Walsh uses a technique called homozygosity mapping to look for causative recessive mutations. He checks all the sets of chromosomes in each family member, searching for spots where the affected children have two identical chunks of DNA and unaffected children have something different. Walsh and his team have identified four chromosomal locations in three separate families, and they have begun sequencing the genes in these spots to look for a disabling mutation. “Once we find it,” Walsh explains, “we can sequence any kid anywhere to see if he or she is subject to the same condition.”

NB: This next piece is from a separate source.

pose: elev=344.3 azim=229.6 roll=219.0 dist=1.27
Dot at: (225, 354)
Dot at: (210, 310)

Inherited mutations hold the promise of explaining some, but not all, of the genetic paths to autism. Walsh points out that many genetic mutations that affect the brain—particularly those involving severe cognitive impairment—are spontaneous. “Mental retardation is frequently not inherited within families because it is so crippling,” he explains. “People with this condition are not likely to have children, so the mutations that cause the disorder are sporadic, rather than inherited.” (Down Syndrome, which arises from the presence of an extra chromosome, is an example of this type of nonhereditary genetic disorder.) Walsh estimates that about 15 to 20 percent of autism cases may fall into this category.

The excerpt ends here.